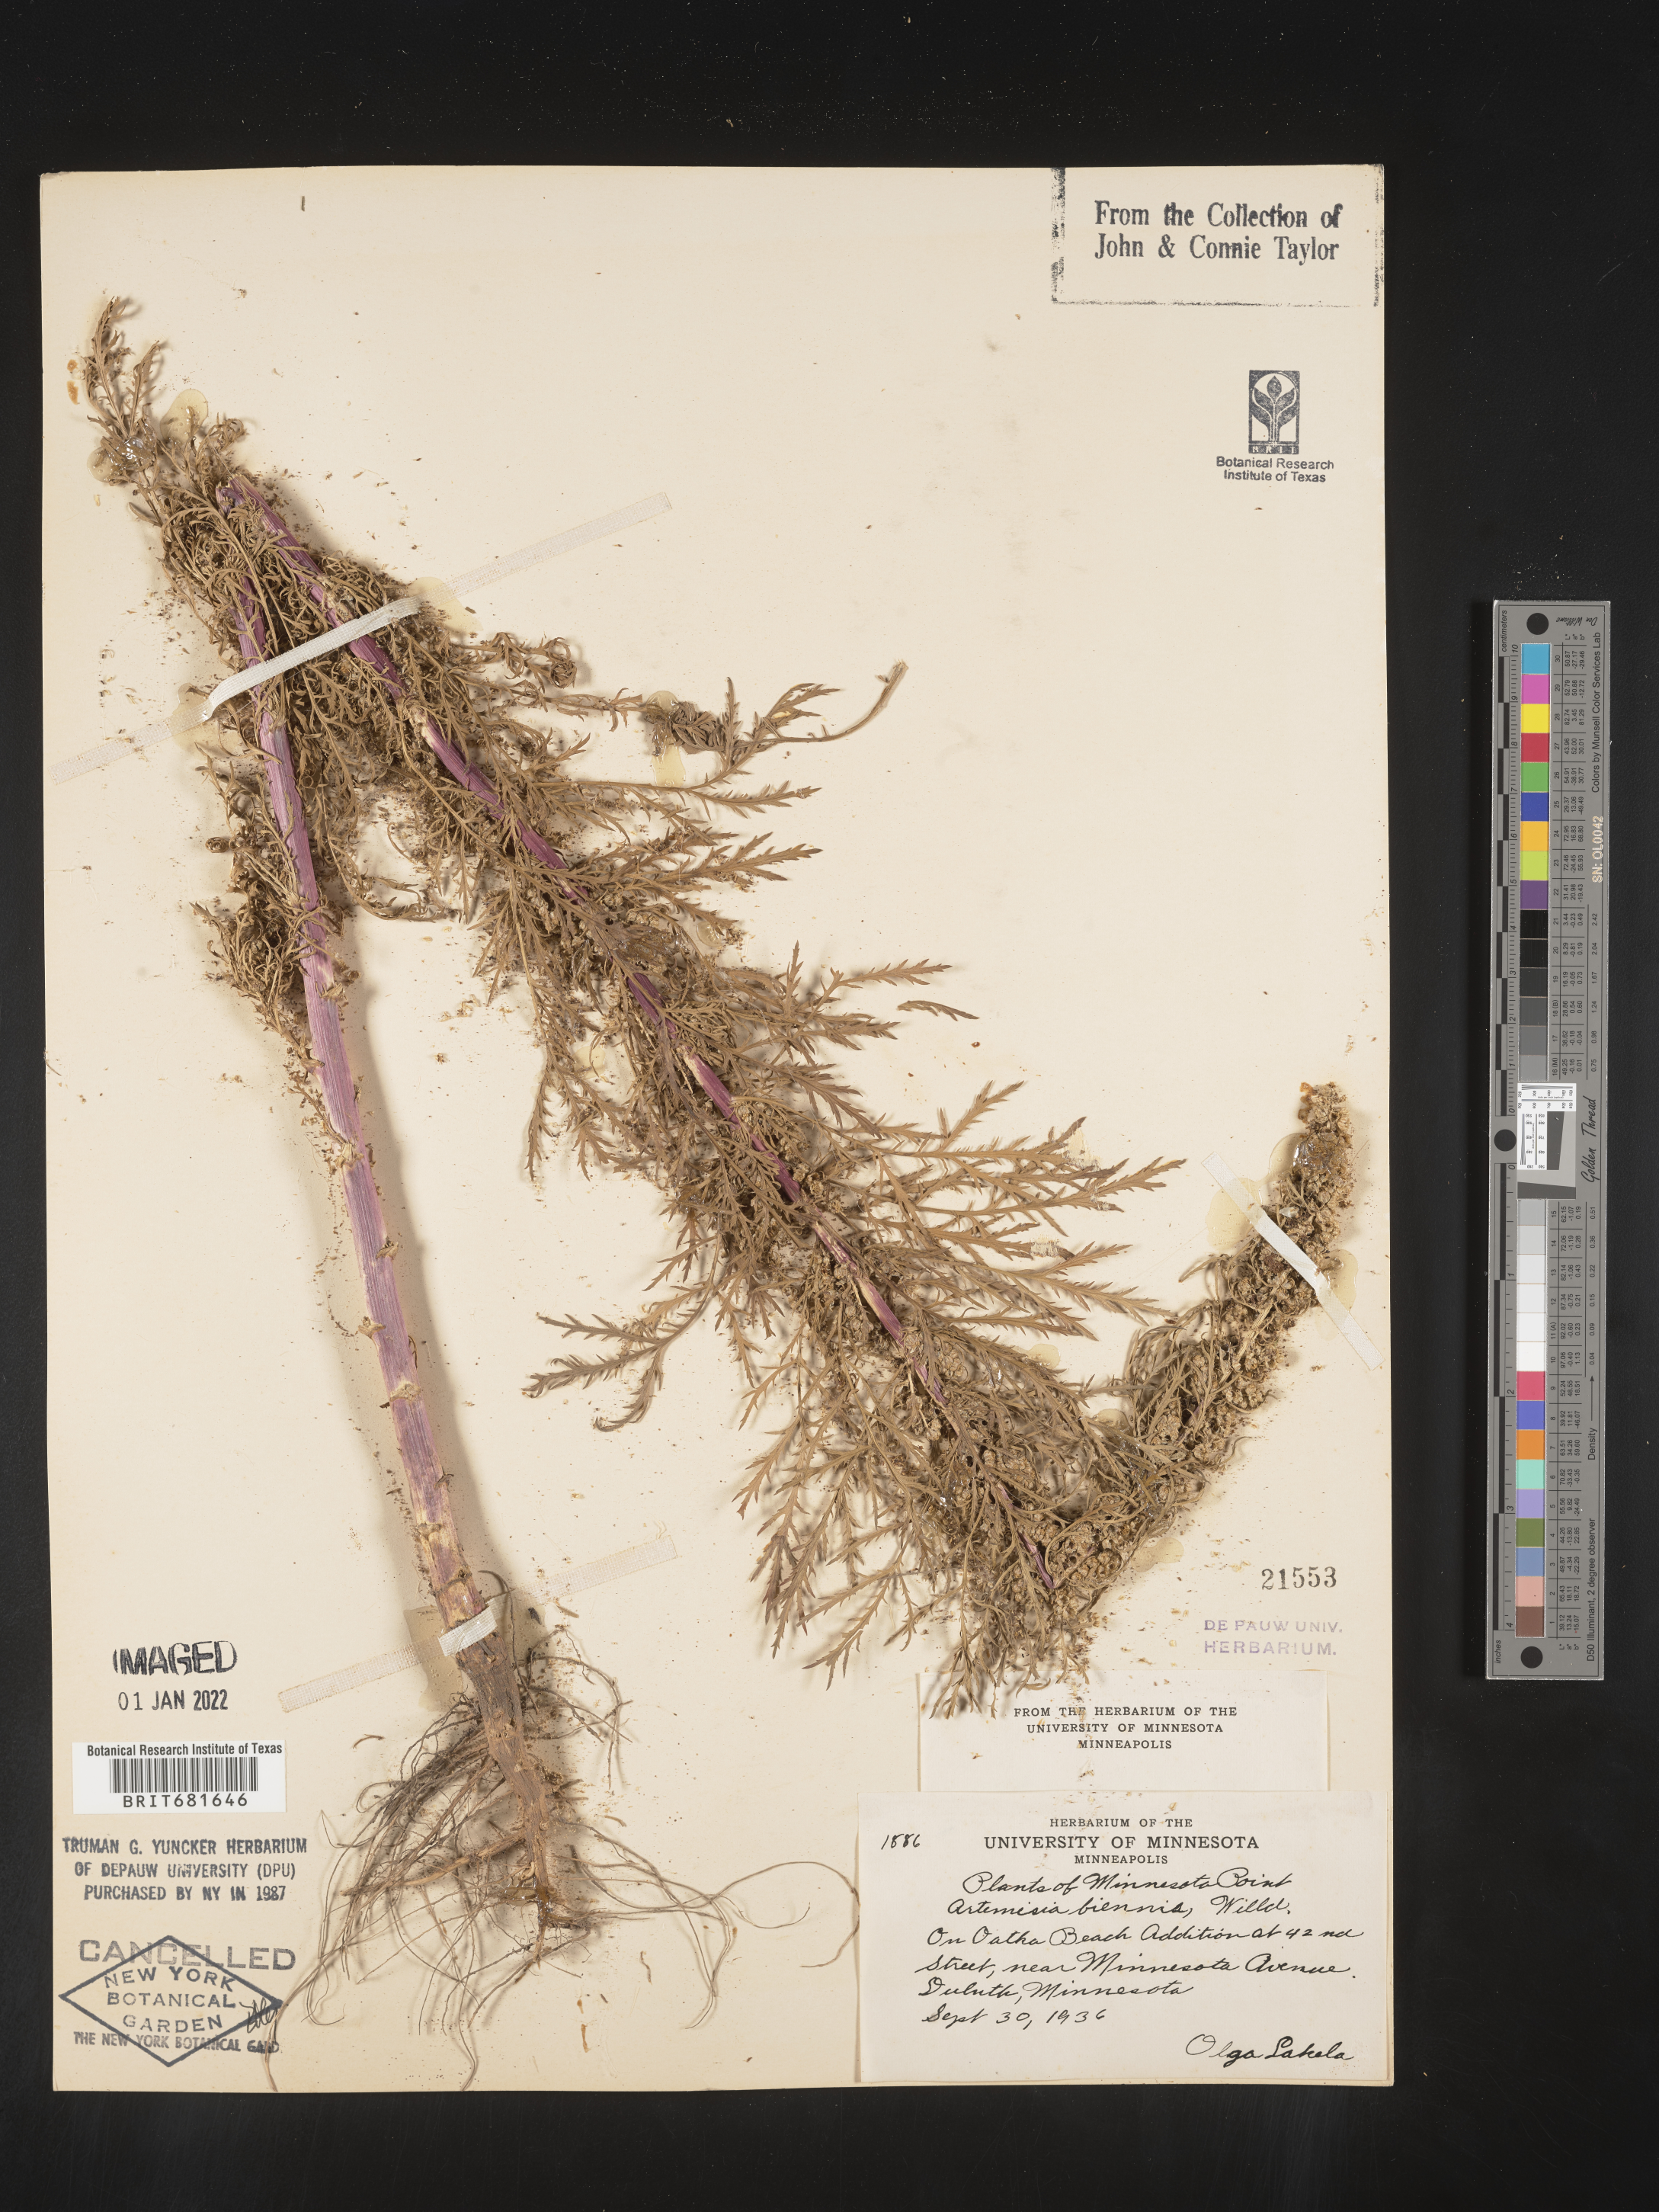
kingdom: Plantae
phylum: Tracheophyta
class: Magnoliopsida
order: Asterales
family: Asteraceae
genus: Artemisia
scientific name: Artemisia biennis
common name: Biennial wormwood
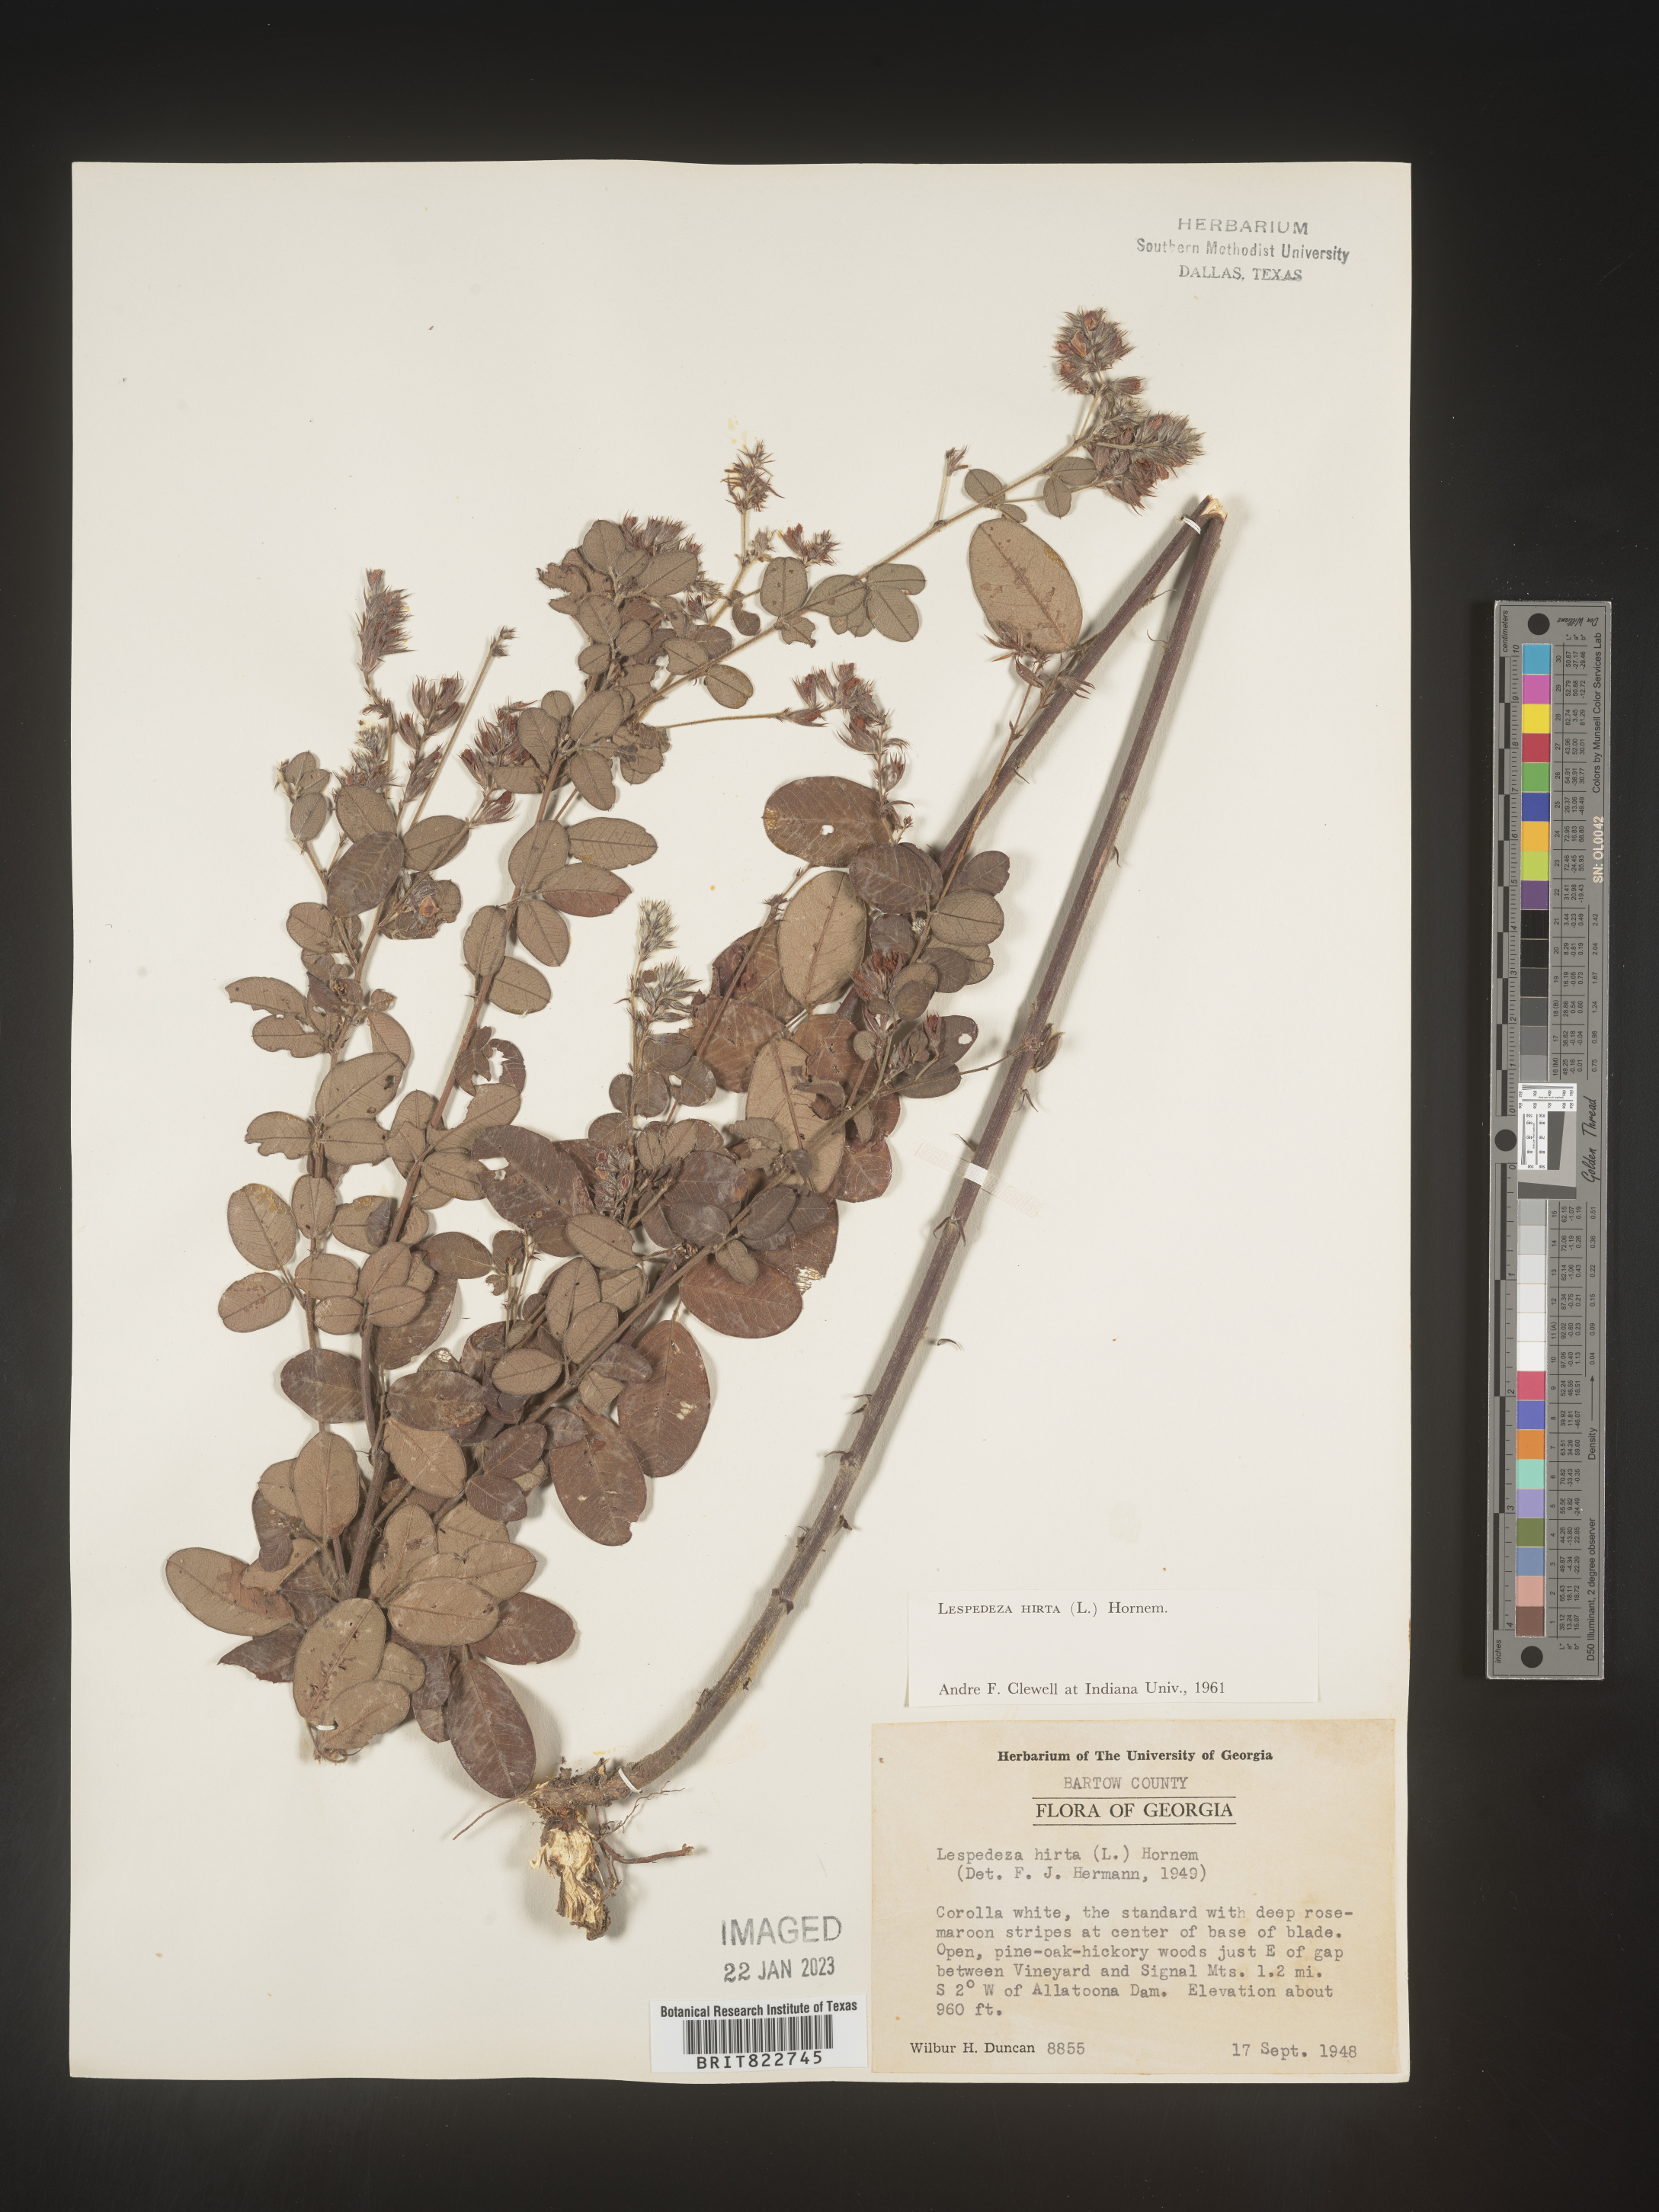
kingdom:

**WHAT YOU ARE ASKED TO DO:** Substitute "binomial name" for "scientific name" everywhere in the material and give all its lines again, otherwise unchanged, without the pictures.

**RESPONSE TO THIS EXERCISE:**
kingdom: Plantae
phylum: Tracheophyta
class: Magnoliopsida
order: Asterales
family: Asteraceae
genus: Artemisia
binomial name: Artemisia biennis
common name: Biennial wormwood
kingdom:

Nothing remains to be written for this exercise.